Il giorno dei funerali di Loris D’Ambrosio non era proprio quello giusto. Ma ci ha pensato invece il segretario di via dell’Umiltà, Angelino Alfano, ad avvelenare ancora di più gli animi, ricordando che è l’ora di approvare la legge sulle intercettazioni, più nota come ‘legge bavaglio’. Poi, inaspettatamente, è arrivato anche il Csm a dire, più o meno, la stessa cosa. E tutto è diventato improvvisamente fin troppo chiaro. Il ministro della Giustizia, Paola Severino, è riuscita fino ad oggi a bloccare l’approvazione definitiva del provvedimento, firmato proprio Alfano che giace alla Camera, sostenendo di dover porre alla maggioranza alcune sue personali modifiche attraverso un nuovo ddl.
Insomma, niente si stava più muovendo in attesa delle comunicazioni del ministro, ma l’affaire Quirinale e lo sgomento per la morte di D’Ambrosio erano un’occasione davvero troppo ghiotta per non convincere i berlusconiani a strumentalizzare il tutto a loro vantaggio. Napolitano era in aereo di ritorno da Londra che Alfano ha dato fuoco alle polveri: “Noi da mesi – ecco l’ex Guardasigilli – aspettiamo la proposta del governo sulle intercettazioni così come concordato con il presidente Monti, con il ministro Severino e con gli altri leader che sostengono il governo. Su questo argomento non pazienteremo ancora a lungo”. E mentre il capogruppo Pdl, Fabrizio Cicchitto, gli faceva eco, annunciando che “a settembre riproporremo una proposta in materia che tenga conto del disegno di legge già calendarizzato più volte”, un nuovo attore, si diceva, ha fatto ingresso in scena: il Csm.
Non è la prima volta che l’organo di autogoverno della magistratura, presieduto da Napolitano, s’interessa dell’argomento. Ma ieri il vicepresidente, Michele Vietti, ha svelato le prossime intenzioni dell’organismo: dopo la sollecitazione arrivata dall’azione del Quirinale verso la Corte Costituzionale, in pratica era impossibile tacere. “Vogliamo verificare – ha detto – la corretta applicazione dell’articolo del Codice che già oggi prevede una udienza in cui, su richiesta del pm e dei difensori, il giudice decide quali intercettazioni inserire nel fascicolo dibattimentale, escludendo quelle manifestamente irrilevanti”, prassi – a dire di Vietti – troppo spesso disattesa.

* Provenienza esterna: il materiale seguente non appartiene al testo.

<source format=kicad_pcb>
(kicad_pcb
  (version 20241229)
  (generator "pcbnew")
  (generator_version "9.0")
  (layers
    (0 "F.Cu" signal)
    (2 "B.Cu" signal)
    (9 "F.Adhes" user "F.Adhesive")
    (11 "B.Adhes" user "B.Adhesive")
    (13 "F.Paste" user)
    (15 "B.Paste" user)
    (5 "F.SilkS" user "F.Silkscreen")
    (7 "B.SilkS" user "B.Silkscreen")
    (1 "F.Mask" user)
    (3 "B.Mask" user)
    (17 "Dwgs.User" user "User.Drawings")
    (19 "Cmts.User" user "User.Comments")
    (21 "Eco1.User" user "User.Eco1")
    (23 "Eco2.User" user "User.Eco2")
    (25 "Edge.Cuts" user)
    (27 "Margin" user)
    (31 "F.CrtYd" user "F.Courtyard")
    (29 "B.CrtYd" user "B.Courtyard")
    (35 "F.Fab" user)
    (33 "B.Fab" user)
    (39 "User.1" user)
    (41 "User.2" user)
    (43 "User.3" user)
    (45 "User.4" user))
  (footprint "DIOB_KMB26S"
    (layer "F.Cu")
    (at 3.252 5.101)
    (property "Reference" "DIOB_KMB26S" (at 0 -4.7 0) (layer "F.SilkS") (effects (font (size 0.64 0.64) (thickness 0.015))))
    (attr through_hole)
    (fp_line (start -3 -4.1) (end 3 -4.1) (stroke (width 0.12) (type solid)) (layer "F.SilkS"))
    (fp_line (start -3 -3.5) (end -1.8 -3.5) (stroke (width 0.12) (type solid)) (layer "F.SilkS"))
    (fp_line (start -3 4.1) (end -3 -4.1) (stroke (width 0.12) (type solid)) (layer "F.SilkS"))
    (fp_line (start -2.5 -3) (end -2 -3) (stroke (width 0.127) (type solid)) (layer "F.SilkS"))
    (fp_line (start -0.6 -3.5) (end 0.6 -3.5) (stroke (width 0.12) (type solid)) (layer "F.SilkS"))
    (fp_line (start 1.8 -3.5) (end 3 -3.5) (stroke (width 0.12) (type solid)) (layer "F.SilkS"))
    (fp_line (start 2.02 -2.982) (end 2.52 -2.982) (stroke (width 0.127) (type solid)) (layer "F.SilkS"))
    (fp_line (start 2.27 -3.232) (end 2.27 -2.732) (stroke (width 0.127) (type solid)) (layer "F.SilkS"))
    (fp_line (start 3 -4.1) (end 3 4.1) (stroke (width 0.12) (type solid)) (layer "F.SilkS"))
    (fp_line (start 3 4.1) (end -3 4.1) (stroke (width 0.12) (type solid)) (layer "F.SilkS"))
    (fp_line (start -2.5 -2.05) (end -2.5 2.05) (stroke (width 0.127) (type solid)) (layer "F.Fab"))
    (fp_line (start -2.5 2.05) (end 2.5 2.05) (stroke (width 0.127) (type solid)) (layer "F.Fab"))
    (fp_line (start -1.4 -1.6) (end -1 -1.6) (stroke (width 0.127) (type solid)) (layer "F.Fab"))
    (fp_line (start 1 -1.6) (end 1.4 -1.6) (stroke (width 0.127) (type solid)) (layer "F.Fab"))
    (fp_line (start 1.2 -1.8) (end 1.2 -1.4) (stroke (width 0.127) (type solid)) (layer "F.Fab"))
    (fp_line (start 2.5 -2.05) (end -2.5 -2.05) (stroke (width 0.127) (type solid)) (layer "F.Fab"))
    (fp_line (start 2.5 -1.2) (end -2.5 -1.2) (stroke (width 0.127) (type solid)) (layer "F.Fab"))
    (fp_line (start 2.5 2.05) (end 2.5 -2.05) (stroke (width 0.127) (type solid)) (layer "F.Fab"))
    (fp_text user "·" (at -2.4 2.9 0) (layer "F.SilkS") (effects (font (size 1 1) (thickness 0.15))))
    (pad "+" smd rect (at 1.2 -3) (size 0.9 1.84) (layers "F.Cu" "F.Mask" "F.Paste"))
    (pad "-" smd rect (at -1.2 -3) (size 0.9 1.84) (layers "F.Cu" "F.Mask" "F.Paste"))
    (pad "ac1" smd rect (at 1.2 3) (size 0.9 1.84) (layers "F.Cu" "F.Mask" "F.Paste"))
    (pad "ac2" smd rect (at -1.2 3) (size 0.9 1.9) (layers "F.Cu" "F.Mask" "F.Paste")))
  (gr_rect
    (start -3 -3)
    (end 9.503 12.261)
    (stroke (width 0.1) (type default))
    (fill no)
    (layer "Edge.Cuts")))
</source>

Ma quanto ha influito sull’iniziativa del Csm la vicenda del Quirinale? “La questione è diversa, tuttavia – ha ammesso il vicepresidente del Csm – il fatto che la Presidenza della Repubblica abbia deciso di sollevare il conflitto di attribuzione di fronte alla Corte Costituzionale, ha contribuito a riporre all’ordine del giorno il tema delle intercettazioni; dove non mancano le proposte di riforma”, mentre mancherebbe, sempre a detta di Vietti la volontà di passare dalle parole ai fatti”. “Non da parte nostra”, gli ha risposto subito, beffardo, Cicchitto. Insomma, l’affaire Quirinale ha convinto una serie di attori in campo a concentrare gli sforzi per arrivare, in tempi brevi, alla riforma. Di sicuro, prima delle elezioni.
La ministra Severino ha le sue idee sull’argomento di cui aveva parlato più volte proprio con lo scomparso consigliere giuridico del Quirinale, per preparare una serie di modifiche, anche alla normativa vigente, che potessero trovare ampio consenso da parte della maggioranza. Ora, però, l’impressione è che l’interesse a regolamentare la materia coinvolga ambienti ben più ampi e alti di quelli di via dell’Umiltà. Un’impressione tanto evidente da mettere in allarme la stessa Federazione Nazionale della Stampa, costretta ad avvertire di non attuare modifiche restrittive perché non saranno mai “accettabili bavagli: né per un giornale, né per un’intera categoria”. Però, il sospetto che già la prossima settimana, alla Camera, possa arrivare qualche colpo di scena è dato ormai quasi per scontato. “Ma, non è una cosa seria, è un gioco di società…”, giudica il responsabile Giustizia dell’Italia dei Valori, Luigi Li Gotti. Peccato che troppi indizi, per dirla come Di Pietro, facciano una prova.